Who says high culture is just for big cities?
This week the Bulkley Valley Concert Association (BVCA) is bringing Ballet Kelowna (BK) to the stage at Della Herman Theatre.
The travelling company of nine dancers will present three new works BK commissioned from B.C.-based choreographers.
The troupe will perform Mambo and Other Works featuring on Nov. 17 starting at 7:30 p.m.
Miriam Colvin, BVCA’s artistic director, said the Smithers audience is in for a treat.
“It’s a pretty special thing because it combines classical ballet techniques with contemporary alive creators,”
The first piece, 1723 – Vivaldi, choreographed by Vancouver’s Wen Wei Wang, is described in a BVCA press release as “a mesmerizing sextet featuring gorgeous partnering, extreme extensions, and complex pointe work for the women.”
That will be followed by Cuatro Estaciones, “an evocative tango-inspired ensemble piece by Ballet Kelowna’s visionary artistic director and CEO Simone Orlando, set to virtuoso composer Astor Piazzolla’s Four Seasons of Buenos Aires,” the release states.
The program will close with Mambo “a colourful joie de vivre set to a vibrant soundtrack of Latin, swing, and jazz standards by musical legends such as Dean Martin, Perry Como, Rosemary Clooney, Sarah Vaughn, and more.”
It is choreographed by award-winning National Ballet of Canada Choreogrpahic Work Shop alumna Alysa Pires.
Colvin said she is very excited to be presenting the program.
“Honestly, I’m just looking forward to the curtain opening,” she said. “I know this ballet company and they’re so vibrant and they’re exquisite movers and I just can’t wait for that first moment when the curtain opens and the music starts and the dancers flood onto the stage.”
The Sunday night performance is just part of the package, though.

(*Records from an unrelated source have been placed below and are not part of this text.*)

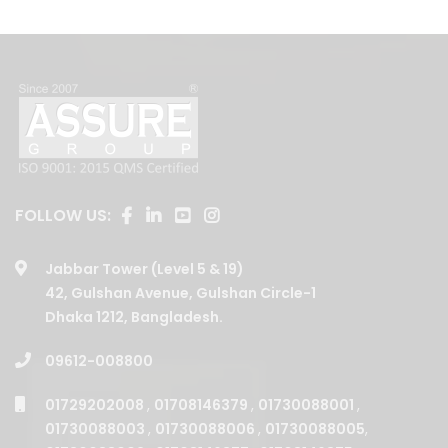
FOLLOW US:
Jabbar Tower (Level 5 & 19)
42, Gulshan Avenue, Gulshan Circle-1
Dhaka 1212, Bangladesh.
09612-008800
01729202008
,
01708146379
,
01730088001
,
01730088003
,
01730088006
,
01730088005
,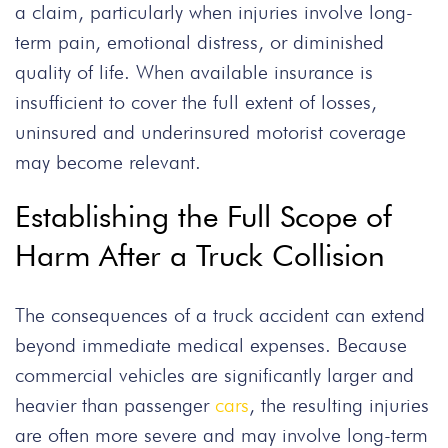
a claim, particularly when injuries involve long-
term pain, emotional distress, or diminished
quality of life. When available insurance is
insufficient to cover the full extent of losses,
uninsured and underinsured motorist coverage
may become relevant.
Establishing the Full Scope of
Harm After a Truck Collision
The consequences of a truck accident can extend
beyond immediate medical expenses. Because
commercial vehicles are significantly larger and
heavier than passenger
cars
, the resulting injuries
are often more severe and may involve long-term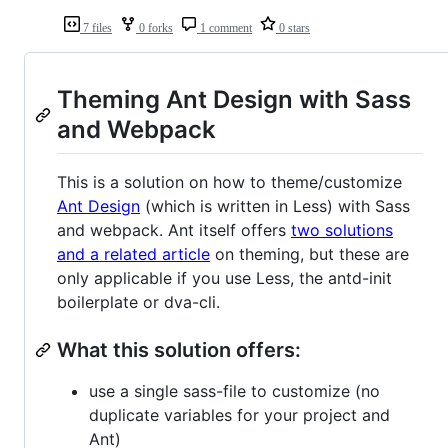
7 files
0 forks
1 comment
0 stars
Theming Ant Design with Sass
and Webpack
This is a solution on how to theme/customize
Ant Design
(which is written in Less) with Sass
and webpack. Ant itself offers
two solutions
and a related article
on theming, but these are
only applicable if you use Less, the antd-init
boilerplate or dva-cli.
What this solution offers:
use a single sass-file to customize (no
duplicate variables for your project and
Ant)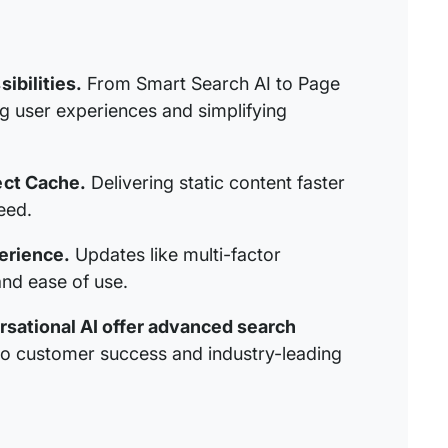
ibilities.
From Smart Search AI to Page
 user experiences and simplifying
ect Cache.
Delivering static content faster
eed.
erience.
Updates like multi-factor
and ease of use.
rsational AI offer advanced search
to customer success and industry-leading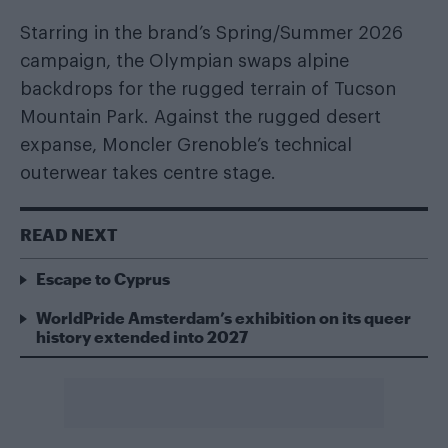
Starring in the brand’s Spring/Summer 2026
campaign, the Olympian swaps alpine
backdrops for the rugged terrain of Tucson
Mountain Park. Against the rugged desert
expanse, Moncler Grenoble’s technical
outerwear takes centre stage.
READ NEXT
Escape to Cyprus
WorldPride Amsterdam’s exhibition on its queer
history extended into 2027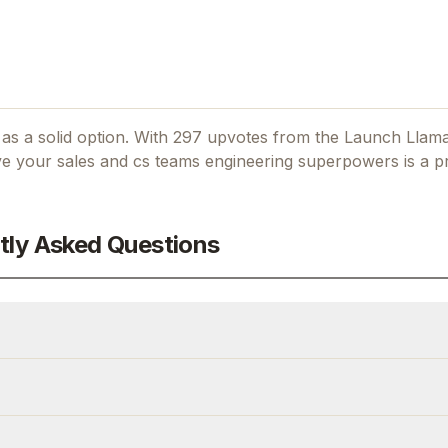
as a solid option.
With 297 upvotes from the Launch Llam
ve your sales and cs teams engineering superpowers
is a pr
tly Asked Questions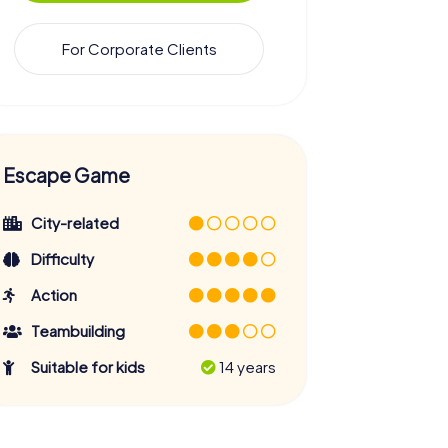
For Corporate Clients
Escape Game
City-related
Difficulty
Action
Teambuilding
Suitable for kids
14 years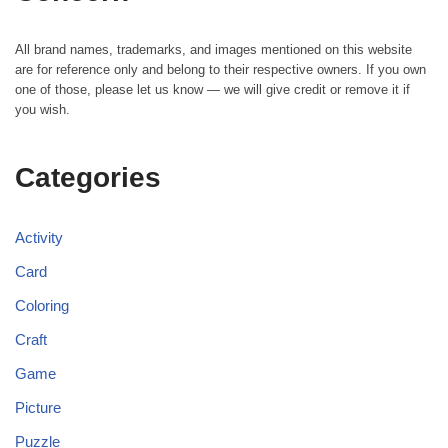
All brand names, trademarks, and images mentioned on this website
are for reference only and belong to their respective owners. If you own
one of those, please let us know — we will give credit or remove it if
you wish.
Categories
Activity
Card
Coloring
Craft
Game
Picture
Puzzle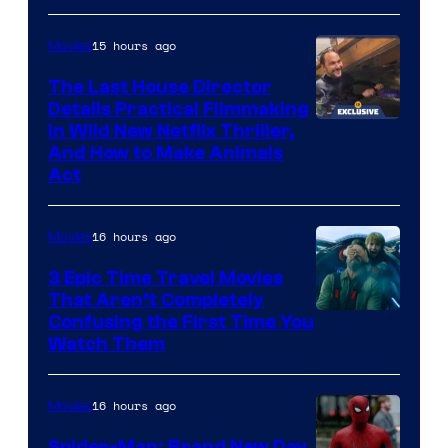
15 hours ago
Movies
The Last House Director
Details Practical Filmmaking
in Wild New Netflix Thriller,
And How to Make Animals
Act
16 hours ago
Movies
3 Epic Time Travel Movies
That Aren’t Completely
Confusing the First Time You
Watch Them
16 hours ago
Movies
Spider-Man: Brand New Day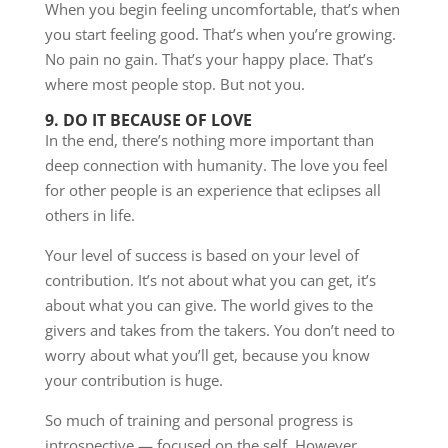
When you begin feeling uncomfortable, that’s when
you start feeling good. That’s when you’re growing.
No pain no gain. That’s your happy place. That’s
where most people stop. But not you.
9. DO IT BECAUSE OF LOVE
In the end, there’s nothing more important than
deep connection with humanity. The love you feel
for other people is an experience that eclipses all
others in life.
Your level of success is based on your level of
contribution. It’s not about what you can get, it’s
about what you can give. The world gives to the
givers and takes from the takers. You don’t need to
worry about what you’ll get, because you know
your contribution is huge.
So much of training and personal progress is
introspective — focused on the self. However,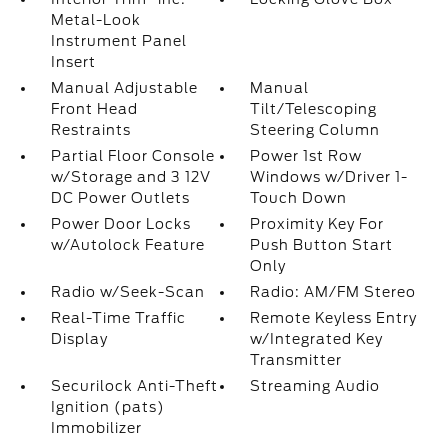
Metal-Look
Instrument Panel
Insert
Manual Adjustable
Manual
Front Head
Tilt/Telescoping
Restraints
Steering Column
Partial Floor Console
Power 1st Row
w/Storage and 3 12V
Windows w/Driver 1-
DC Power Outlets
Touch Down
Power Door Locks
Proximity Key For
w/Autolock Feature
Push Button Start
Only
Radio w/Seek-Scan
Radio: AM/FM Stereo
Real-Time Traffic
Remote Keyless Entry
Display
w/Integrated Key
Transmitter
Securilock Anti-Theft
Streaming Audio
Ignition (pats)
Immobilizer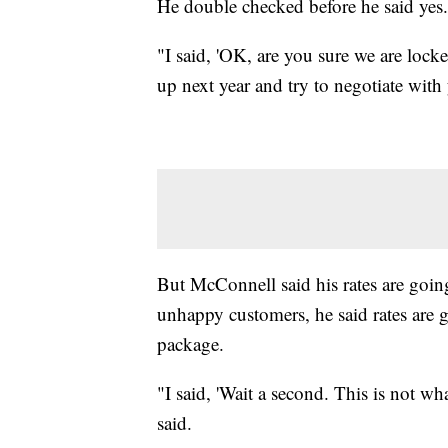
He double checked before he said yes.
"I said, 'OK, are you sure we are locked
up next year and try to negotiate with 
But McConnell said his rates are going
unhappy customers, he said rates are
package.
"I said, 'Wait a second. This is not wh
said.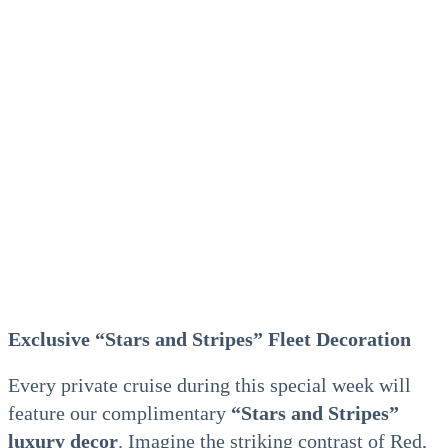
Exclusive “Stars and Stripes” Fleet Decoration
Every private cruise during this special week will
feature our complimentary
“Stars and Stripes”
luxury decor
. Imagine the striking contrast of Red,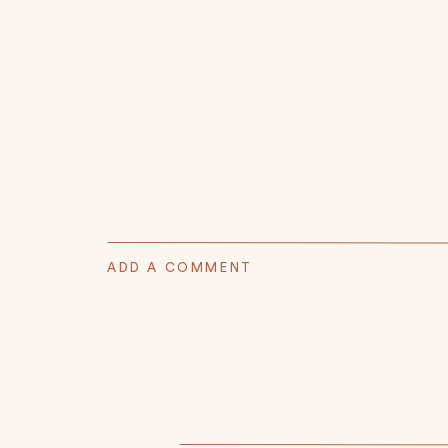
ADD A COMMENT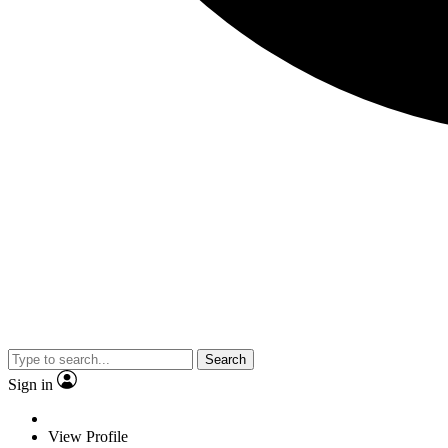
Search
Sign in
View Profile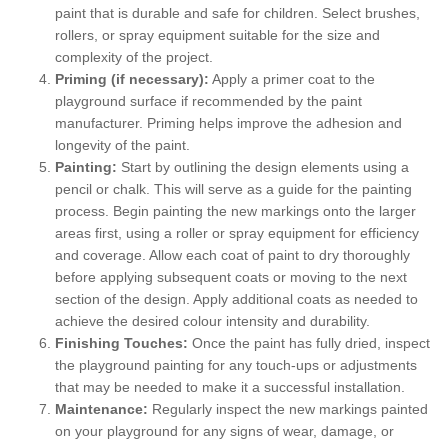
paint that is durable and safe for children. Select brushes,
rollers, or spray equipment suitable for the size and
complexity of the project.
Priming (if necessary):
Apply a primer coat to the
playground surface if recommended by the paint
manufacturer. Priming helps improve the adhesion and
longevity of the paint.
Painting:
Start by outlining the design elements using a
pencil or chalk. This will serve as a guide for the painting
process. Begin painting the new markings onto the larger
areas first, using a roller or spray equipment for efficiency
and coverage. Allow each coat of paint to dry thoroughly
before applying subsequent coats or moving to the next
section of the design. Apply additional coats as needed to
achieve the desired colour intensity and durability.
Finishing Touches:
Once the paint has fully dried, inspect
the playground painting for any touch-ups or adjustments
that may be needed to make it a successful installation.
Maintenance:
Regularly inspect the new markings painted
on your playground for any signs of wear, damage, or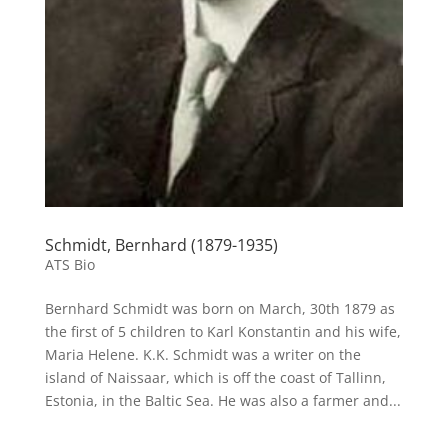
Schmidt, Bernhard (1879-1935)
ATS Bio
Bernhard Schmidt was born on March, 30th 1879 as
the first of 5 children to Karl Konstantin and his wife,
Maria Helene. K.K. Schmidt was a writer on the
island of Naissaar, which is off the coast of Tallinn,
Estonia, in the Baltic Sea. He was also a farmer and...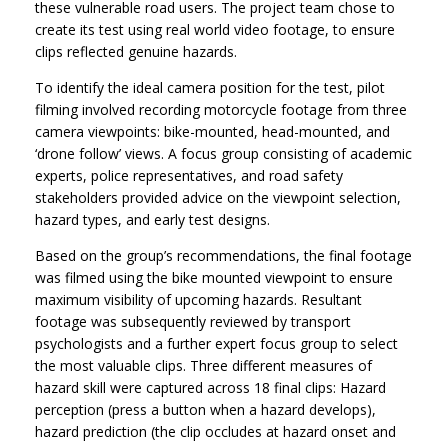
these vulnerable road users. The project team chose to
create its test using real world video footage, to ensure
clips reflected genuine hazards.
To identify the ideal camera position for the test, pilot
filming involved recording motorcycle footage from three
camera viewpoints: bike-mounted, head-mounted, and
‘drone follow’ views. A focus group consisting of academic
experts, police representatives, and road safety
stakeholders provided advice on the viewpoint selection,
hazard types, and early test designs.
Based on the group’s recommendations, the final footage
was filmed using the bike mounted viewpoint to ensure
maximum visibility of upcoming hazards. Resultant
footage was subsequently reviewed by transport
psychologists and a further expert focus group to select
the most valuable clips. Three different measures of
hazard skill were captured across 18 final clips: Hazard
perception (press a button when a hazard develops),
hazard prediction (the clip occludes at hazard onset and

Ballet Kelowna will also be offering two 90-minute ballet classes on Nov. 16 including something unique for Smithers. Participation is by donation.
“The ballet company regularly offer classes when they tour, however, it is unusual that they’re doing a beginner community class,” Colvin said. “They’re doing that because I specifically requested it. I’m interested in creating opportunities for people who have danced a little bit in their lives, who are interested in dance, to be in the studio with professional ballet dancers and have that opportunity for interaction and to move their bodies.”
She believes it’s vital for aspiring artists of all disciplines to have those opportunities.
“I think it’s really important for young people to be able to interact with professional performers and I think it’s really important that just community members have an opportunity to be reminded of their relationship with movement and the arts.”
It has been five years since BVCA has brought ballet to the Bulkley Valley. Colvin said that is simply a matter of logistics.
“Ballet is a large production to present,” she said. “It’s a lot of work and commitment from the touring artists as well as from the concert association to make it happen.”
Nevertheless, she is hopeful they will be able to make ballet a more frequent addition to cultural life in the valley.
“The concert association would love to bring ballet as often as we can, but I don’t know what looks like yet,” she said.
“I think ballet is an art form that really gets people excited, it’s a very respected art form, so I do see that as part of our performance palette.”
Tickets are available at Mountain Eagle Books for $45. There are also a limited number of $25 tickets available for students.
“In consideration of making tickets more affordable, BVCA has designated a portion of tickets for sale at reduced prices for students, first come first served,” the press release stated.
Colvin said the response has been very good, so far.
“I fully expect this show to sell out, it’s very well-received and we really hope that everyone can attend,” she said.